→ **THE TASK**: In the proof of Lemma 3 in the optimization excerpt below, what does U_2 stand for?

======== SELECTION

Moreover, for each \({\mathbf{x}}^j\) there is an \({\hat{f}}\)-optimal decomposition \(\varGamma ^j\) with \(|\varGamma ^j|\le t+1\) since \({\hat{f}}\)-optimal decompositions correspond to optima of a linear program with \(t+1\) equality constraints, namely

$$\begin{aligned} \min \sum _{{\mathbf{c}}\in \mathcal {C}^i} \lambda _{{\mathbf{c}}} f^i({\mathbf{c}}) \quad \text {s.t.} \quad \sum _{{\mathbf{c}}\in \mathcal {C}^i} \lambda _{{\mathbf{c}}} {\mathbf{c}}= {\mathbf{x}}^j, \, \Vert \varvec{ \lambda }\Vert _1 = 1, \, \varvec{ \lambda }\ge {\mathbf{0}}. \end{aligned}$$
(6)

Let us describe the relationship of the objective values of the various formulations.

Lemma 3

For any feasible solution \({\tilde{{\mathbf{y}}}}\) of (ConfLP),

$$\begin{aligned} {\mathbf{v}}{\tilde{{\mathbf{y}}}} \ge {\hat{f}}(\varphi ({\tilde{{\mathbf{y}}}})) . \end{aligned}$$
(7)

Proof

Let \({\tilde{{\mathbf{x}}}} = \varphi ({\tilde{{\mathbf{y}}}})\). We can decompose \({\hat{f}}(\varphi ({\tilde{{\mathbf{y}}}})) = U_1 + U_2\), where \(U_1\) is the cost of integer bricks of \(\varphi ({\tilde{{\mathbf{y}}}})\) and \(U_2\) is the cost of its fractional bricks. It is easy to see that \(U_1 = {\mathbf{v}}{\lfloor }{{\tilde{{\mathbf{y}}}}}{\rfloor }\) by the equality of \(f^i\) and \({\hat{f}}^i\), for all \(i \in [\tau ]\), over integer vectors. We shall further decompose the value \(U_2\) into costs of fractional bricks of each type. For each \(i \in [\tau ]\), the cost of each fractional brick of type i is at most \(\frac{1}{{\mathfrak {f}}^i} \sum _{{\mathbf{c}}\in \mathcal {C}^i} \{{\tilde{y}}(i, {\mathbf{c}})\}f^i({\mathbf{c}})\) because the decomposition \(\left\{ \left( {\mathbf{c}}, \frac{1}{{\mathfrak {f}}^i} \{{\tilde{y}}^i_{{\mathbf{c}}}\}\right) \Big | {\mathbf{c}}\in \mathcal {C}^i\right\} \) of \({\hat{{\mathbf{c}}}}_i\) (recall that \({\hat{{\mathbf{c}}}}_i = \frac{1}{{\mathfrak {f}}^i} \sum _{{\mathbf{c}}\in \mathcal {C}^i} \{{\tilde{y}}(i, {\mathbf{c}})\}{\mathbf{c}}\)) is merely a feasible (not necessarily optimal) solution of (6) Summing this estimate up over all \({\mathfrak {f}}^i\) fractional bricks of type i gives \({\mathfrak {f}}^i \cdot \frac{1}{{\mathfrak {f}}^i} \sum _{{\mathbf{c}}\in \mathcal {C}^i} \{{\tilde{y}}(i, {\mathbf{c}})\}f^i({\mathbf{c}}) = {\mathbf{v}}^i \{{\tilde{{\mathbf{y}}}}^i\}\), concluding the proof. \(\square \)

================
======== DATA PROVIDED

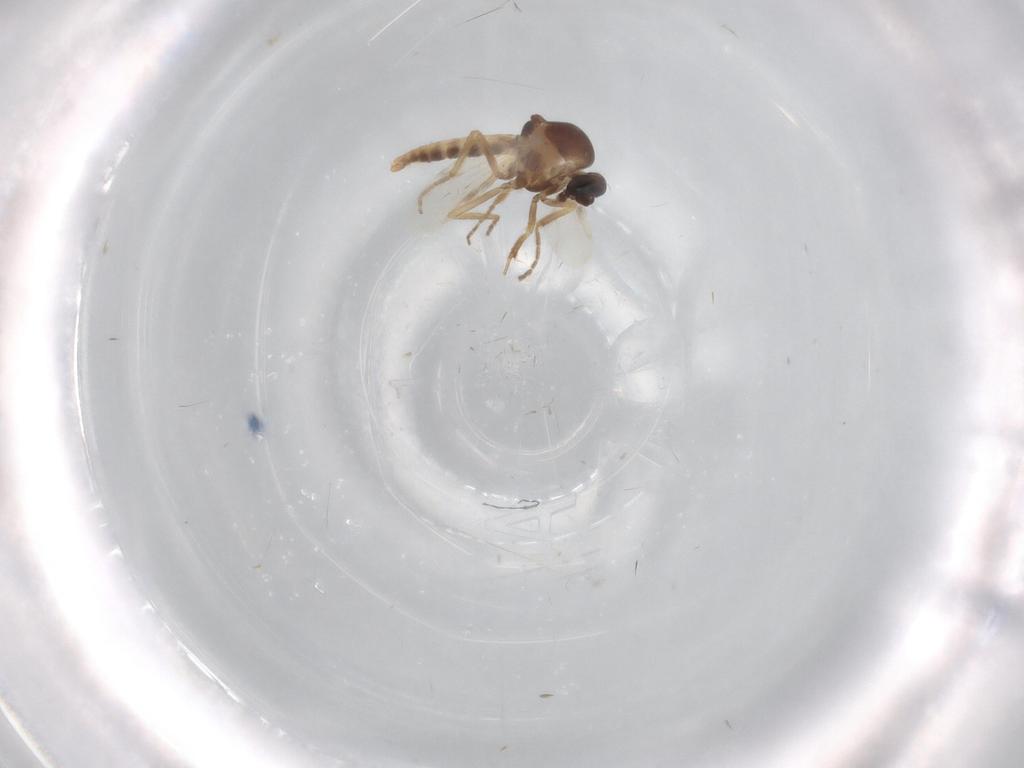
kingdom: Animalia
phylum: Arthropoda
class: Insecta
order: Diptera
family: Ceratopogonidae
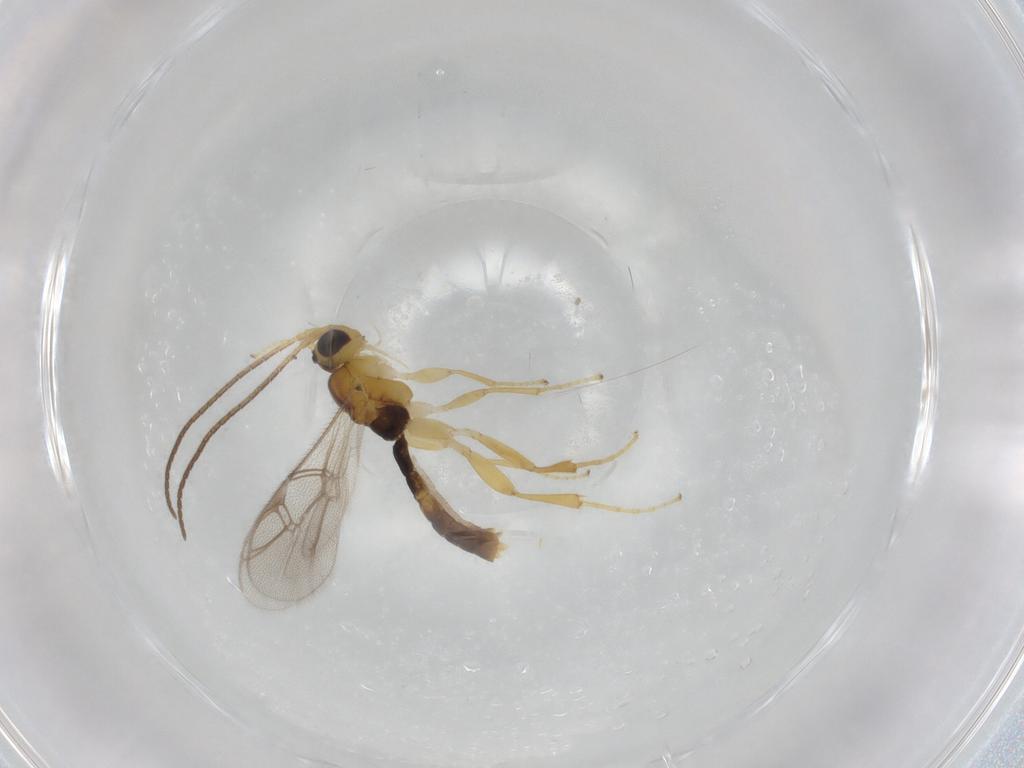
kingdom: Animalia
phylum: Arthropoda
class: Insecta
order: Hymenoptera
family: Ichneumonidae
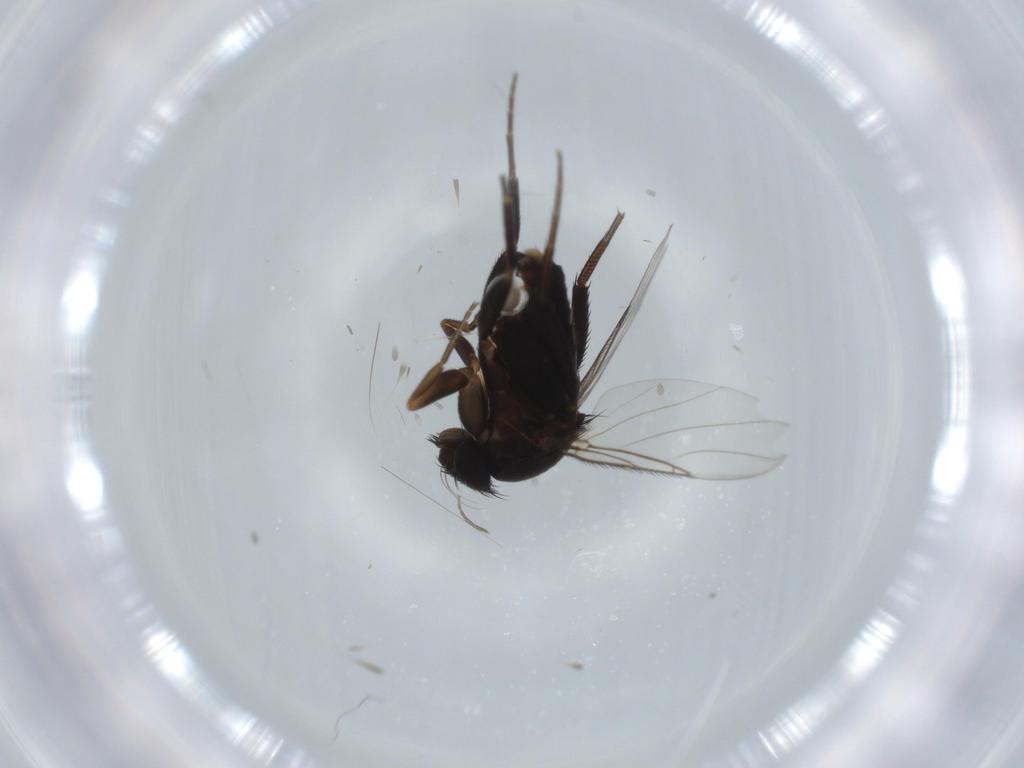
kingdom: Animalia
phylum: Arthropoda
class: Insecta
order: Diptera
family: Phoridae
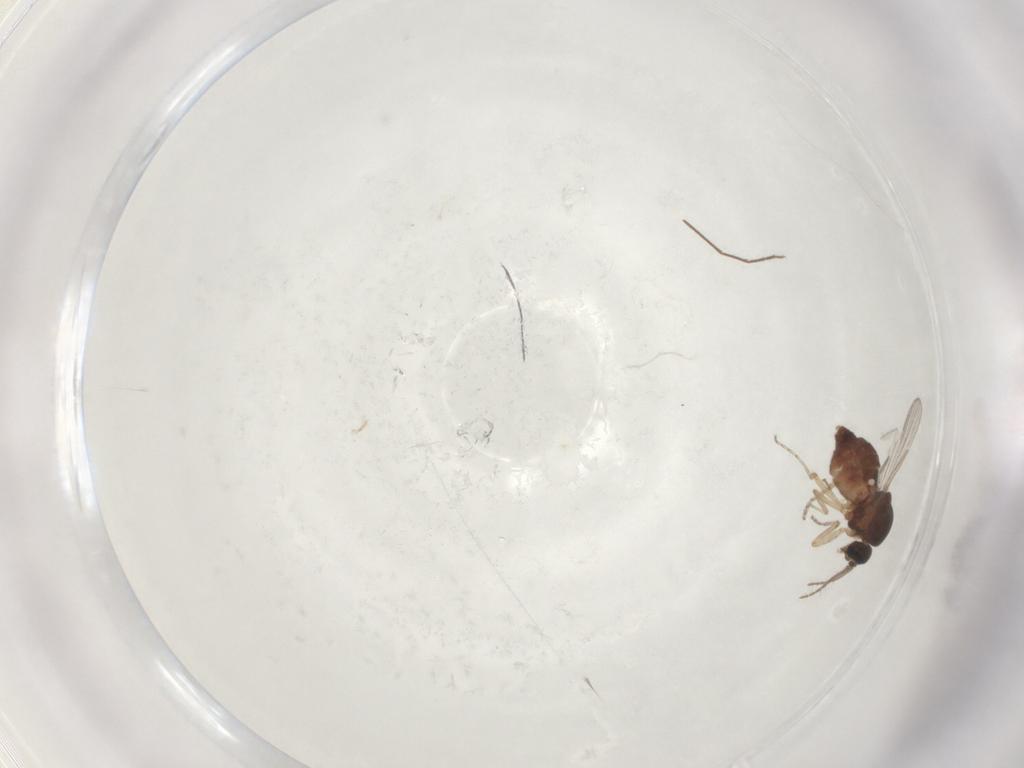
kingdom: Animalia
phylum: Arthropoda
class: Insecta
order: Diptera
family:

================

→ **RESULT OF THE EXERCISE**: U_2 is the cost of the fractional bricks of φ(ỹ).